# [Recorded information]

########################################

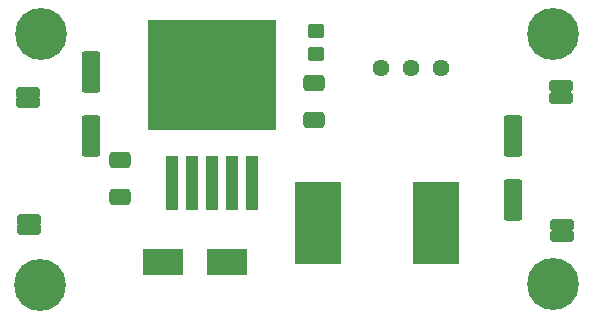
<source format=gbr>
%TF.GenerationSoftware,KiCad,Pcbnew,(6.0.7-1)-1*%
%TF.CreationDate,2022-10-26T21:12:01+02:00*%
%TF.ProjectId,Modulo_LM2596S,4d6f6475-6c6f-45f4-9c4d-32353936532e,rev?*%
%TF.SameCoordinates,Original*%
%TF.FileFunction,Soldermask,Top*%
%TF.FilePolarity,Negative*%
%FSLAX46Y46*%
G04 Gerber Fmt 4.6, Leading zero omitted, Abs format (unit mm)*
G04 Created by KiCad (PCBNEW (6.0.7-1)-1) date 2022-10-26 21:12:01*
%MOMM*%
%LPD*%
G01*
G04 APERTURE LIST*
G04 Aperture macros list*
%AMRoundRect*
0 Rectangle with rounded corners*
0 $1 Rounding radius*
0 $2 $3 $4 $5 $6 $7 $8 $9 X,Y pos of 4 corners*
0 Add a 4 corners polygon primitive as box body*
4,1,4,$2,$3,$4,$5,$6,$7,$8,$9,$2,$3,0*
0 Add four circle primitives for the rounded corners*
1,1,$1+$1,$2,$3*
1,1,$1+$1,$4,$5*
1,1,$1+$1,$6,$7*
1,1,$1+$1,$8,$9*
0 Add four rect primitives between the rounded corners*
20,1,$1+$1,$2,$3,$4,$5,0*
20,1,$1+$1,$4,$5,$6,$7,0*
20,1,$1+$1,$6,$7,$8,$9,0*
20,1,$1+$1,$8,$9,$2,$3,0*%
G04 Aperture macros list end*
%ADD10R,1.100000X4.600000*%
%ADD11R,10.800000X9.400000*%
%ADD12C,0.700000*%
%ADD13C,4.400000*%
%ADD14RoundRect,0.250000X0.750000X-0.250000X0.750000X0.250000X-0.750000X0.250000X-0.750000X-0.250000X0*%
%ADD15C,1.440000*%
%ADD16RoundRect,0.250000X-0.650000X0.412500X-0.650000X-0.412500X0.650000X-0.412500X0.650000X0.412500X0*%
%ADD17RoundRect,0.250000X-0.550000X1.500000X-0.550000X-1.500000X0.550000X-1.500000X0.550000X1.500000X0*%
%ADD18RoundRect,0.250000X0.450000X-0.350000X0.450000X0.350000X-0.450000X0.350000X-0.450000X-0.350000X0*%
%ADD19RoundRect,0.250000X-0.750000X0.250000X-0.750000X-0.250000X0.750000X-0.250000X0.750000X0.250000X0*%
%ADD20R,3.500000X2.300000*%
%ADD21R,4.000000X7.000000*%
G04 APERTURE END LIST*
D10*
%TO.C,U101*%
X165725000Y-83725000D03*
X167425000Y-83725000D03*
X169125000Y-83725000D03*
D11*
X169125000Y-74575000D03*
D10*
X170825000Y-83725000D03*
X172525000Y-83725000D03*
%TD*%
D12*
%TO.C,H104*%
X196783274Y-91133274D03*
X197950000Y-93950000D03*
D13*
X197950000Y-92300000D03*
D12*
X199116726Y-91133274D03*
X196783274Y-93466726D03*
X199600000Y-92300000D03*
X196300000Y-92300000D03*
X197950000Y-90650000D03*
X199116726Y-93466726D03*
%TD*%
%TO.C,H101*%
X153433274Y-69983274D03*
X154600000Y-72800000D03*
X155766726Y-69983274D03*
X153433274Y-72316726D03*
D13*
X154600000Y-71150000D03*
D12*
X156250000Y-71150000D03*
X154600000Y-69500000D03*
X152950000Y-71150000D03*
X155766726Y-72316726D03*
%TD*%
D14*
%TO.C,J106*%
X198700000Y-88200000D03*
%TD*%
%TO.C,J101*%
X153550000Y-76150000D03*
%TD*%
%TO.C,J108*%
X153600000Y-87650000D03*
%TD*%
D12*
%TO.C,H102*%
X196833274Y-69933274D03*
D13*
X198000000Y-71100000D03*
D12*
X196350000Y-71100000D03*
X199166726Y-69933274D03*
X199650000Y-71100000D03*
X199166726Y-72266726D03*
X198000000Y-69450000D03*
X198000000Y-72750000D03*
X196833274Y-72266726D03*
%TD*%
D14*
%TO.C,J103*%
X198650000Y-75550000D03*
%TD*%
D15*
%TO.C,RV101*%
X183425000Y-74025000D03*
X185965000Y-74025000D03*
X188505000Y-74025000D03*
%TD*%
D16*
%TO.C,C102*%
X161350000Y-81812500D03*
X161350000Y-84937500D03*
%TD*%
D17*
%TO.C,C101*%
X158900000Y-74350000D03*
X158900000Y-79750000D03*
%TD*%
D18*
%TO.C,R101*%
X177900000Y-72825000D03*
X177900000Y-70825000D03*
%TD*%
D17*
%TO.C,C103*%
X194600000Y-79750000D03*
X194600000Y-85150000D03*
%TD*%
D12*
%TO.C,H103*%
X153383274Y-91233274D03*
D13*
X154550000Y-92400000D03*
D12*
X155716726Y-93566726D03*
X154550000Y-90750000D03*
X154550000Y-94050000D03*
X153383274Y-93566726D03*
X152900000Y-92400000D03*
X156200000Y-92400000D03*
X155716726Y-91233274D03*
%TD*%
D16*
%TO.C,C104*%
X177775000Y-75287500D03*
X177775000Y-78412500D03*
%TD*%
D19*
%TO.C,J104*%
X153650000Y-86850000D03*
%TD*%
D14*
%TO.C,J102*%
X198700000Y-87250000D03*
%TD*%
D20*
%TO.C,D101*%
X170350000Y-90450000D03*
X164950000Y-90450000D03*
%TD*%
D21*
%TO.C,L101*%
X178100000Y-87100000D03*
X188100000Y-87100000D03*
%TD*%
D14*
%TO.C,J107*%
X198650000Y-76500000D03*
%TD*%
%TO.C,J105*%
X153550000Y-76850000D03*
%TD*%
M02*

</source>
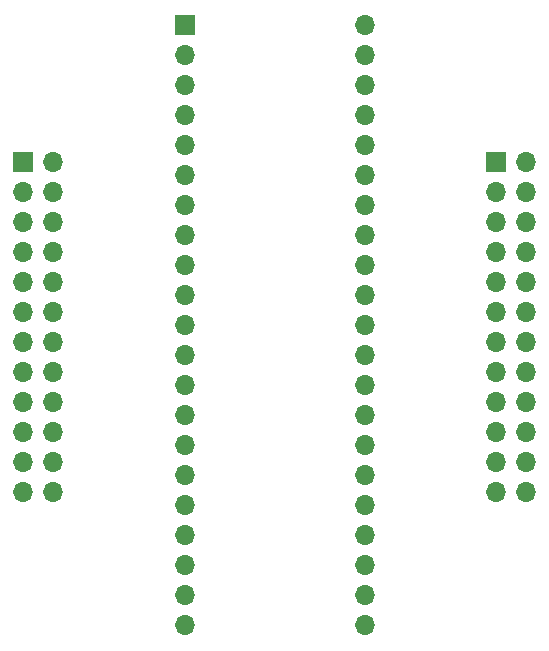
<source format=gbr>
%TF.GenerationSoftware,KiCad,Pcbnew,(6.0.1)*%
%TF.CreationDate,2022-04-03T17:56:57-07:00*%
%TF.ProjectId,MaskRom-TSOP48-to-DIP42-adapter,4d61736b-526f-46d2-9d54-534f5034382d,rev?*%
%TF.SameCoordinates,Original*%
%TF.FileFunction,Soldermask,Top*%
%TF.FilePolarity,Negative*%
%FSLAX46Y46*%
G04 Gerber Fmt 4.6, Leading zero omitted, Abs format (unit mm)*
G04 Created by KiCad (PCBNEW (6.0.1)) date 2022-04-03 17:56:57*
%MOMM*%
%LPD*%
G01*
G04 APERTURE LIST*
%ADD10R,1.700000X1.700000*%
%ADD11O,1.700000X1.700000*%
G04 APERTURE END LIST*
D10*
%TO.C,J1*%
X163202000Y-67058000D03*
D11*
X165742000Y-67058000D03*
X163202000Y-69598000D03*
X165742000Y-69598000D03*
X163202000Y-72138000D03*
X165742000Y-72138000D03*
X163202000Y-74678000D03*
X165742000Y-74678000D03*
X163202000Y-77218000D03*
X165742000Y-77218000D03*
X163202000Y-79758000D03*
X165742000Y-79758000D03*
X163202000Y-82298000D03*
X165742000Y-82298000D03*
X163202000Y-84838000D03*
X165742000Y-84838000D03*
X163202000Y-87378000D03*
X165742000Y-87378000D03*
X163202000Y-89918000D03*
X165742000Y-89918000D03*
X163202000Y-92458000D03*
X165742000Y-92458000D03*
X163202000Y-94998000D03*
X165742000Y-94998000D03*
X125682000Y-94998000D03*
X123142000Y-94998000D03*
X125682000Y-92458000D03*
X123142000Y-92458000D03*
X125682000Y-89918000D03*
X123142000Y-89918000D03*
X125682000Y-87378000D03*
X123142000Y-87378000D03*
X125682000Y-84838000D03*
X123142000Y-84838000D03*
X125682000Y-82298000D03*
X123142000Y-82298000D03*
X125682000Y-79758000D03*
X123142000Y-79758000D03*
X125682000Y-77218000D03*
X123142000Y-77218000D03*
X125682000Y-74678000D03*
X123142000Y-74678000D03*
X125682000Y-72138000D03*
X123142000Y-72138000D03*
X125682000Y-69598000D03*
X123142000Y-69598000D03*
X125682000Y-67058000D03*
D10*
X123142000Y-67058000D03*
%TD*%
D11*
%TO.C,U2*%
X152082000Y-55508000D03*
X152082000Y-58048000D03*
X152082000Y-60588000D03*
X152082000Y-63128000D03*
X152082000Y-65668000D03*
X152082000Y-68208000D03*
X152082000Y-70748000D03*
X152082000Y-73288000D03*
X152082000Y-75828000D03*
X152082000Y-78368000D03*
X152082000Y-80908000D03*
X152082000Y-83448000D03*
X152082000Y-85988000D03*
X152082000Y-88528000D03*
X152082000Y-91068000D03*
X152082000Y-93608000D03*
X152082000Y-96148000D03*
X152082000Y-98688000D03*
X152082000Y-101228000D03*
X152082000Y-103768000D03*
X152082000Y-106308000D03*
X136842000Y-106308000D03*
X136842000Y-103768000D03*
X136842000Y-101228000D03*
X136842000Y-98688000D03*
X136842000Y-96148000D03*
X136842000Y-93608000D03*
X136842000Y-91068000D03*
X136842000Y-88528000D03*
X136842000Y-85988000D03*
X136842000Y-83448000D03*
X136842000Y-80908000D03*
X136842000Y-78368000D03*
X136842000Y-75828000D03*
X136842000Y-73288000D03*
X136842000Y-70748000D03*
X136842000Y-68208000D03*
X136842000Y-65668000D03*
X136842000Y-63128000D03*
X136842000Y-60588000D03*
X136842000Y-58048000D03*
D10*
X136842000Y-55508000D03*
%TD*%
M02*

</source>
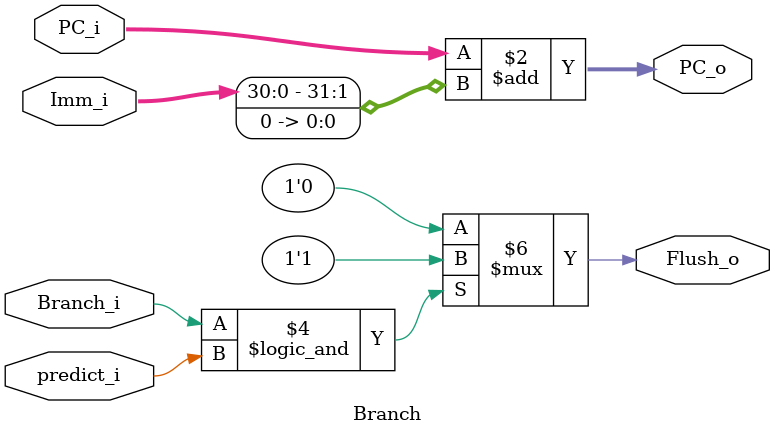
<source format=v>
module  Branch
(
    Branch_i,
    predict_i,
    Imm_i,
    PC_i,
    Flush_o,
    PC_o
);

input           Branch_i;
input           predict_i;
input   [31:0]  Imm_i;
input   [31:0]  PC_i;
output  [31:0]  PC_o;
output  reg     Flush_o;

assign PC_o = PC_i + (Imm_i << 1);

always@(Branch_i or predict_i)begin
    Flush_o = 1'b0;
    if(Branch_i && predict_i)begin
        Flush_o = 1'b1;
    end
end

endmodule

</source>
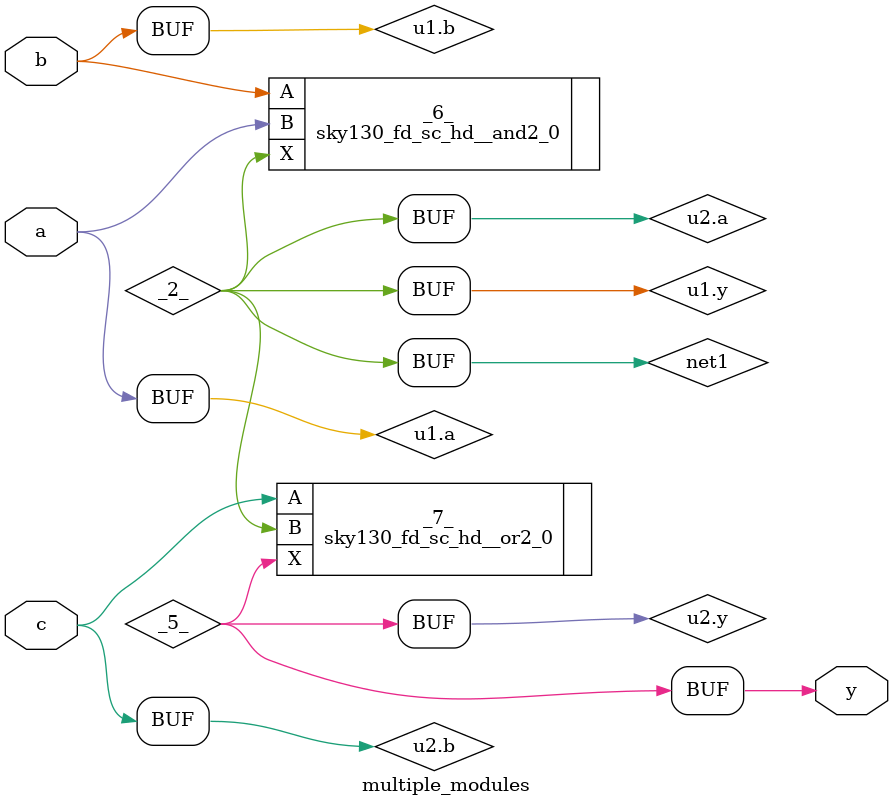
<source format=v>
/* Generated by Yosys 0.23+35 (git sha1 23e26ff66, clang 10.0.0-4ubuntu1 -fPIC -Os) */

module multiple_modules(a, b, c, y);
  wire _0_;
  wire _1_;
  wire _2_;
  wire _3_;
  wire _4_;
  wire _5_;
  input a;
  wire a;
  input b;
  wire b;
  input c;
  wire c;
  wire net1;
  wire \u1.a ;
  wire \u1.b ;
  wire \u1.y ;
  wire \u2.a ;
  wire \u2.b ;
  wire \u2.y ;
  output y;
  wire y;
  sky130_fd_sc_hd__and2_0 _6_ (
    .A(_1_),
    .B(_0_),
    .X(_2_)
  );
  sky130_fd_sc_hd__or2_0 _7_ (
    .A(_4_),
    .B(_3_),
    .X(_5_)
  );
  assign _4_ = \u2.b ;
  assign _3_ = \u2.a ;
  assign \u2.y  = _5_;
  assign \u2.a  = net1;
  assign \u2.b  = c;
  assign y = \u2.y ;
  assign _1_ = \u1.b ;
  assign _0_ = \u1.a ;
  assign \u1.y  = _2_;
  assign \u1.a  = a;
  assign \u1.b  = b;
  assign net1 = \u1.y ;
endmodule

</source>
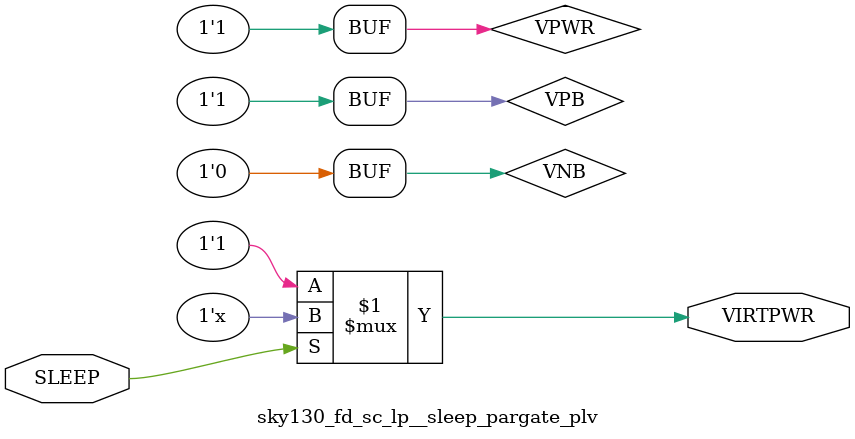
<source format=v>
/*
 * Copyright 2020 The SkyWater PDK Authors
 *
 * Licensed under the Apache License, Version 2.0 (the "License");
 * you may not use this file except in compliance with the License.
 * You may obtain a copy of the License at
 *
 *     https://www.apache.org/licenses/LICENSE-2.0
 *
 * Unless required by applicable law or agreed to in writing, software
 * distributed under the License is distributed on an "AS IS" BASIS,
 * WITHOUT WARRANTIES OR CONDITIONS OF ANY KIND, either express or implied.
 * See the License for the specific language governing permissions and
 * limitations under the License.
 *
 * SPDX-License-Identifier: Apache-2.0
*/


`ifndef SKY130_FD_SC_LP__SLEEP_PARGATE_PLV_BEHAVIORAL_V
`define SKY130_FD_SC_LP__SLEEP_PARGATE_PLV_BEHAVIORAL_V

/**
 * sleep_pargate_plv: ????.
 *
 * Verilog simulation functional model.
 */

`timescale 1ns / 1ps
`default_nettype none

`celldefine
module sky130_fd_sc_lp__sleep_pargate_plv (
    VIRTPWR,
    SLEEP
);

    // Module ports
    output VIRTPWR;
    input  SLEEP  ;

    // Module supplies
    supply1 VPWR;
    supply1 VPB ;
    supply0 VNB ;

    // Local signals
    wire vgnd;

    //       Name       Output   Other arguments
    pulldown pulldown0 (vgnd   );
    bufif0   bufif00   (VIRTPWR, VPWR, SLEEP    );

endmodule
`endcelldefine

`default_nettype wire
`endif  // SKY130_FD_SC_LP__SLEEP_PARGATE_PLV_BEHAVIORAL_V
</source>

########################################

# [What the task requires]
Nothing but lines that contain "Leading" should appear in the answer. Copy each from the records.

# [Completed task]
G04 Gerber Fmt 4.6, Leading zero omitted, Abs format (unit mm)*
G04 Gerber Fmt 4.6, Leading zero omitted, Abs format (unit mm)*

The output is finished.